Capitalized Loan Interest

    Your lender capitalizes interest that goes unpaid on your student loan over the forbearance period. This means the interest adds directly to the balance increasing the overall amount you have to repay. Overtime, this can increase your debt-to-income ratio, which can hurt your credit score. According to Bankrate.com, a debt-to-income ratio over 30 percent or higher can significantly damage your credit score and hurt your chances of securing new lines of credit, including a home loan. Paying student loan interest during the forbearance period can help you avoid interest capitalization.

Student Loan Reporting

    The affect a forbearance has on your credit score ultimately depends on how your student loan company reports the loan's status to credit bureaus. If your lender reports the loan as "on-time" or "never late" this is a positive. If your lender chooses to make no payment notation at all on the account, the credit bureau may view this as a negative, which can actually damage your score. The Fair Credit Reporting Act allows you to dispute a false or misleading notation on your credit report and compel the bureau displaying the notation to investigate its validity. Make sure all notations on your credit report are correct before applying for a home loan.

Tuesday, October 8, 2002

Fair Credit Reporting Act Regulations

The Fair Credit Reporting Act was enacted to protect consumers against fraudulent or inaccurate information from being placed in their credit file, as well as protecting their right to privacy. Information about your credit history is gathered by organizations known as Credit Reporting Agencies (CRAs) who sell the information to parties that have a legitimate interest in obtaining it. CRAs must follow certain procedures regarding the handling of credit information, and you as a consumer are also entitled to certain rights.

Access to Your File

    You have the right to see what information is contained in your credit file upon your request as well as being notified of anyone who has requested information from it. You are also entitled to receive one free credit report per year if you are unemployed, on welfare, or if your report contains fraudulent information; otherwise, an eight dollar fee applies. Only those who have a legitimate reason may gain access to your report, such as a potential employer, a creditor, or insurance company to which you have applied for coverage.

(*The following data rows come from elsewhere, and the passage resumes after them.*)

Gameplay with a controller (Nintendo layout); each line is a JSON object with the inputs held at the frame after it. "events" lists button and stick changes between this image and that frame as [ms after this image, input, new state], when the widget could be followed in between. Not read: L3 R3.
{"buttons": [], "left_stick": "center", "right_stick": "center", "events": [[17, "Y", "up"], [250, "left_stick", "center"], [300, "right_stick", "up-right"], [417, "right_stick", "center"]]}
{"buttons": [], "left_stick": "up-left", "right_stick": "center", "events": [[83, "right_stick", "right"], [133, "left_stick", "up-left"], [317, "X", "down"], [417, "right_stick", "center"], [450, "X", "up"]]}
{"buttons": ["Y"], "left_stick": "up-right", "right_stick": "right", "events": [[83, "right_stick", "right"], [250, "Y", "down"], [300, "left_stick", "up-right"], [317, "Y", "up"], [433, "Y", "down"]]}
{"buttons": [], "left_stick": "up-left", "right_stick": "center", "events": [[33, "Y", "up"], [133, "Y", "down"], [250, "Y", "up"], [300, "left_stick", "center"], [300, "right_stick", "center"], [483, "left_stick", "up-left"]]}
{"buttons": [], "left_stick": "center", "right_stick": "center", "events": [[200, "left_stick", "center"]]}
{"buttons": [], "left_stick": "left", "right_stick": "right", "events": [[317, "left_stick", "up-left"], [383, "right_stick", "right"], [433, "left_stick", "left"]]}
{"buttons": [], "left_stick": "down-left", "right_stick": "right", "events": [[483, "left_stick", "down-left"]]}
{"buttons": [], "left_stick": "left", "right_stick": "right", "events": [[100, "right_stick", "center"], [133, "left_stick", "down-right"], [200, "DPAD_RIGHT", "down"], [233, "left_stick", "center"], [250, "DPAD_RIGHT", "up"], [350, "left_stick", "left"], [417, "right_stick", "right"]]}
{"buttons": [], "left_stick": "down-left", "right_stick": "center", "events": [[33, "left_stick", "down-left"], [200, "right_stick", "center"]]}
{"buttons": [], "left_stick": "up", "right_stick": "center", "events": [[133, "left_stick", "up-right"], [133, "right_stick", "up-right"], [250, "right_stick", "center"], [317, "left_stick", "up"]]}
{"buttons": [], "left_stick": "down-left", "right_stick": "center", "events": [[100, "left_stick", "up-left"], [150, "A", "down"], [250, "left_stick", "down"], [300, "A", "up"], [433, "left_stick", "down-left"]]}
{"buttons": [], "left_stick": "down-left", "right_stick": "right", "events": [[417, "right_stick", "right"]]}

Right to Know Adverse Information

    If negative information in your file has been used against you, such as your being turned down for a loan or being denied employment, you must be notified by the party that this is the case. These parties are only entitled to access your report if you give them written consent, such as signing the disclosure form on a job application.

Right to Dispute Inaccuracies.

    If your credit report contains inaccurate information, you can dispute the report by submitting any pertinent documentation to the CRA, who must begin an investigation within 30 days. The provider of the information must then report back to the CRA. If the CRA finds that the information is inaccurate, the it must remove it from your report or correct it within 30 days. You can also dispute the information with the provider, who then is not permitted to report information to the CRA without notifying it of your dispute.

Statute of Limitations

    In most cases, adverse information in the credit report must be removed after seven years. Information concerning a bankruptcy must be removed after ten years.

Unsolicited Offers

    If a potential creditor sends you a mail solicitation based on information in your credit file, it must include a toll free telephone number on the solicitation that allows you to call and request that you receive no further mailings. This will prevent the creditor from sending you additional solicitations for two years.

Right to Sue

    In information has been used against you in a manner that violates the Fair Credit Reporting Act, you have the right to sue the party in federal or state court.